Neon shortages are not hypothetical scenarios. The Russia-Ukraine conflict in 2022 instantly severed access to roughly 50% of the world's semiconductor-grade neon, exposing just how fragile this critical supply chain remains. With new geopolitical flashpoints continuing to threaten specialty gas logistics, the semiconductor industry faces a recurring vulnerability that cannot be engineered away through simple substitution or rapid capacity expansion.
This article examines neon's irreplaceable role in chip-making, the pattern of supply disruptions from 2014 to today, the downstream impacts on manufacturing and the broader economy, and what semiconductor fabs and research facilities can do to build resilience.
TLDR
- Neon makes up ~95% of the gas mixture in DUV excimer lasers, which etch circuit patterns onto silicon wafers during photolithography
- Ukraine historically supplied 50-70% of global purified semiconductor-grade neon; the 2022 invasion halted major facilities and sent prices soaring tenfold
- Helium cannot substitute for neon without degrading laser performance — reliable neon supply is non-negotiable for fabs
- New extraction capacity takes 1-3 years to build; supplier qualification adds another 3-18 months on top of that
- Fabs are responding with stockpiling, supplier diversification, domestic sourcing, and on-site neon recycling
Why Neon Is Indispensable to Semiconductor Manufacturing
The 95% buffer gas requirement in DUV excimer lasers
Neon acts as the primary buffer gas in ArF (193nm) and KrF (248nm) excimer lasers used for Deep Ultraviolet (DUV) photolithography, comprising approximately 95% to 96% of the gas mixture. This laser lithography process accounts for the majority of global semiconductor-grade neon demand.
The high ionization potential of neon stabilizes the plasma discharge in excimer laser systems, while its inert nature ensures predictable, repeatable performance with minimal chemical interference. Semiconductor-grade neon requires ultra-high purity — typically 99.999% (5N) or higher — to prevent contamination that could compromise laser wavelength precision and wafer patterning quality.
The 18 ppm atmospheric reality and the 1,000-tonne ASU threshold
Neon is a rare gas, making up only about 0.0018% (18.18 ppm) of Earth's atmosphere by volume. It is obtained exclusively through fractional distillation of liquefied air in large air separation units (ASUs). Because of its tiny atmospheric concentration, only the largest ASUs can extract rare gases in commercially viable quantities.
Large-scale ASUs with oxygen capacity exceeding 1,000 tonnes per day are required for economical neon extraction. These massive facilities are typically co-located with steel plants to supply oxygen for steelmaking processes — creating an inherent dependency between neon availability and steel production capacity.
Key structural constraint: Because neon is not mined but captured as a byproduct, its supply cannot be ramped up independently of steel manufacturing. Bringing new neon extraction and purification capacity online takes 1 to 3 years, meaning supply disruptions have long correction timelines.

The purification bottleneck
Crude neon extracted from ASUs requires further purification to semiconductor-grade purity levels before it can be used in excimer laser systems. Only a handful of specialized facilities worldwide handle this purification process, adding another layer of supply chain concentration risk.
That geographic clustering compounds the problem. Purification capacity has historically been concentrated in Ukraine, with growing capacity emerging in China, South Korea, and the United States — leaving the global supply chain exposed to regional disruptions at any point in that narrow network.

+ + + + + + +

> _REQUIRED ACTION 1_: According to the neon article, how much of Earth's atmosphere by volume is neon?
> _REQUIRED ACTION 2_: Reproduce word for word the part of the neon article that starts at the words "Large-scale ASUs with" and stops after "long correction timelines.".
Draw only on the neon article as your source.

+ + + + + + +

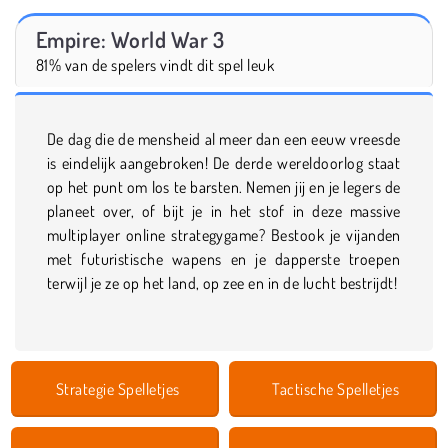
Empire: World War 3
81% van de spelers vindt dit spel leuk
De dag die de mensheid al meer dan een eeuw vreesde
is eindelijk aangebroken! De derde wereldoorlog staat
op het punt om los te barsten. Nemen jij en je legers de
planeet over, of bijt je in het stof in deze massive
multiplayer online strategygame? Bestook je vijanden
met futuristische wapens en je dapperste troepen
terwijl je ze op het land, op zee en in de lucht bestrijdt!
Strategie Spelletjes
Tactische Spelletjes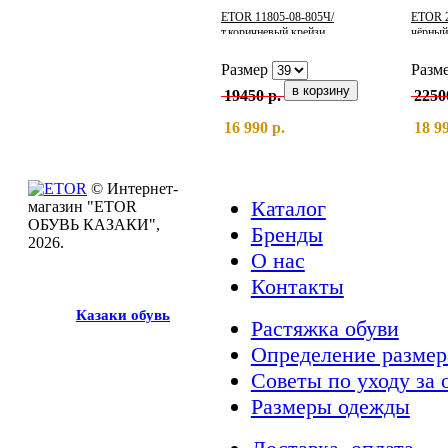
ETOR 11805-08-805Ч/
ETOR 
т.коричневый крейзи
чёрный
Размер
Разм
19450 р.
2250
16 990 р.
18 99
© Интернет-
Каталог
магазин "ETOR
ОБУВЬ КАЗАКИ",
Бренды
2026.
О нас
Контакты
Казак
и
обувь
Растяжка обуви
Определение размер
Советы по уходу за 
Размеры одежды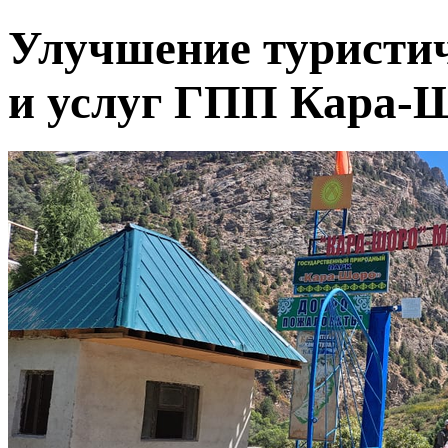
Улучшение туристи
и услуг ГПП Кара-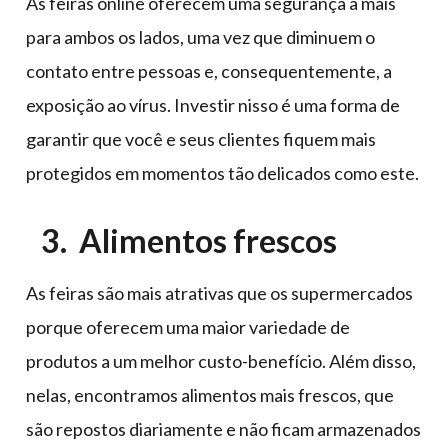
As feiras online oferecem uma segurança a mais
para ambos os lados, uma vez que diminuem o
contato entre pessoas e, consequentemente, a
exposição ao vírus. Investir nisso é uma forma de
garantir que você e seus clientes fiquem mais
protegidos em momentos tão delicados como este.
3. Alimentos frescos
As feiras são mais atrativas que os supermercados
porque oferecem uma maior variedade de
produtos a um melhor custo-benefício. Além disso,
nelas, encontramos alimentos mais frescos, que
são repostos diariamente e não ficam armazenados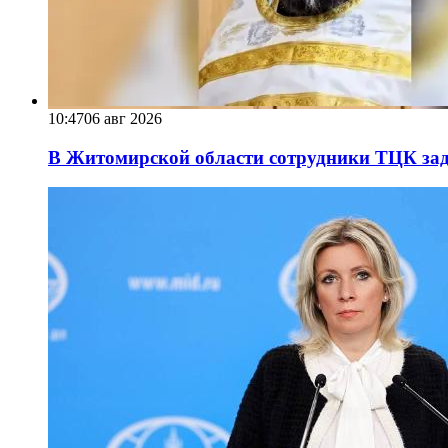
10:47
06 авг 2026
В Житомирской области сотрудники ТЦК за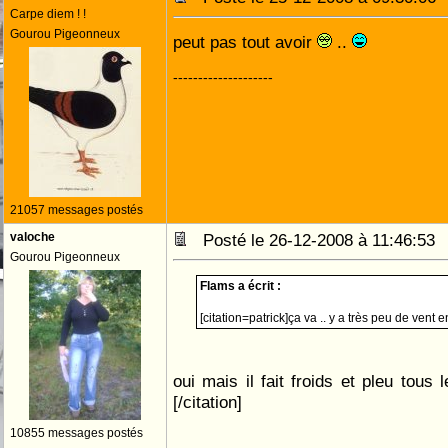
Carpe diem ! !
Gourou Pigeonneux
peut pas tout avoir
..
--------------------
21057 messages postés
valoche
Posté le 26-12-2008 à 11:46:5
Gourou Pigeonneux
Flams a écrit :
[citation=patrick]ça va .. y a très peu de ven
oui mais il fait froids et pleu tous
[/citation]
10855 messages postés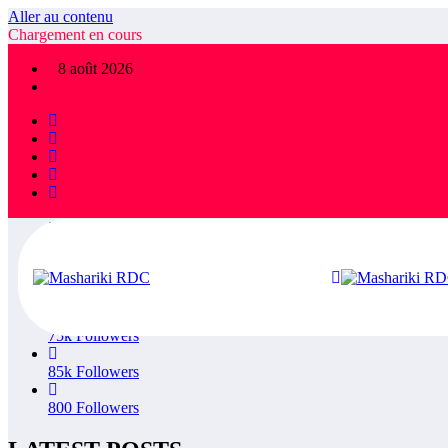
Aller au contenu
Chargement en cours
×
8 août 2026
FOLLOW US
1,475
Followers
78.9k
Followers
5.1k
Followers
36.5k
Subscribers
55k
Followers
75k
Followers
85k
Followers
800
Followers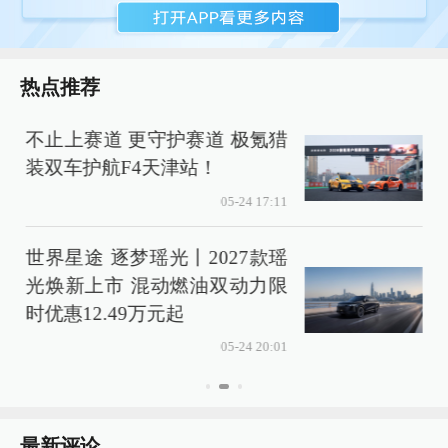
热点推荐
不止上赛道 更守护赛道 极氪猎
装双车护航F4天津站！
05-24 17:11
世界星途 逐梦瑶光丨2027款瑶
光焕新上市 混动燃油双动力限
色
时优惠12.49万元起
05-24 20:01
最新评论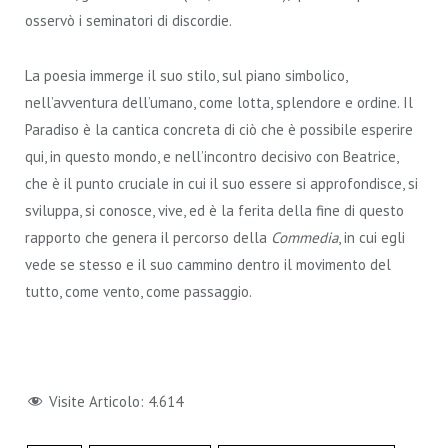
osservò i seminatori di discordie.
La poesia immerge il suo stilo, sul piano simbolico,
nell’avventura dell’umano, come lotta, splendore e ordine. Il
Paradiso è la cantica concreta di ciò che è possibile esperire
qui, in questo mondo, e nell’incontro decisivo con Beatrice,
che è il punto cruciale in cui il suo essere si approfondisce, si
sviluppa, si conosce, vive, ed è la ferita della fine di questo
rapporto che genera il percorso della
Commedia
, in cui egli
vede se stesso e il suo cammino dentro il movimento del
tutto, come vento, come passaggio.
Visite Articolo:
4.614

+ + + + + + +

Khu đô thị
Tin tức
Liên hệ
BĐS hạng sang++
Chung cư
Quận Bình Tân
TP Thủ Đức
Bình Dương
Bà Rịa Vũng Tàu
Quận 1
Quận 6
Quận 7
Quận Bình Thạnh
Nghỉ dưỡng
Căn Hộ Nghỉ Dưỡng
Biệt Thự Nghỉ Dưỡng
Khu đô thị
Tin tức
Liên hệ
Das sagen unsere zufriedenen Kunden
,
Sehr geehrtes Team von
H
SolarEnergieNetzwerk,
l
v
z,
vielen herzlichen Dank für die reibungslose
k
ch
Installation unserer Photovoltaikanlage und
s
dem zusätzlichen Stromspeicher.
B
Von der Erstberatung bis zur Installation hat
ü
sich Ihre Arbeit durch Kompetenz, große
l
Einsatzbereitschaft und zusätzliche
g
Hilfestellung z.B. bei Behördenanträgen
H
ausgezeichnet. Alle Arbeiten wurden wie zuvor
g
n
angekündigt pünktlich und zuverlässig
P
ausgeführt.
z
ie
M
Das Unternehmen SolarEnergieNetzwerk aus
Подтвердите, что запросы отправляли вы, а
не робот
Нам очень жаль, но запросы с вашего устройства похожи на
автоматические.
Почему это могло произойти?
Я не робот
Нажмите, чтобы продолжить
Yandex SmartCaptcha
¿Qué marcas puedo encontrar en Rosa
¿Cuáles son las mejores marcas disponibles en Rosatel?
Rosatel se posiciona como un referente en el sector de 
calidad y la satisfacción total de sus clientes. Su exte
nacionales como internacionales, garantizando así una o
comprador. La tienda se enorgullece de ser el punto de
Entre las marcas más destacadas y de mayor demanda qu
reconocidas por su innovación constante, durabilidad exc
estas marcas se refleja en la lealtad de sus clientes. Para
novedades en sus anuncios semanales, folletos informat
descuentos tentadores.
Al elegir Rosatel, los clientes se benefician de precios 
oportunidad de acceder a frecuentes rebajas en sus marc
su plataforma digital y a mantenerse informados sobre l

+ + + + + + +

> _SOLUTION 1_: About 0.0018% (18.18 ppm).

> _SOLUTION 2_:
Large-scale ASUs with oxygen capacity exceeding 1,000 tonnes per day are required for economical neon extraction. These massive facilities are typically co-located with steel plants to supply oxygen for steelmaking processes — creating an inherent dependency between neon availability and steel production capacity.
Key structural constraint: Because neon is not mined but captured as a byproduct, its supply cannot be ramped up independently of steel manufacturing. Bringing new neon extraction and purification capacity online takes 1 to 3 years, meaning supply disruptions have long correction timelines.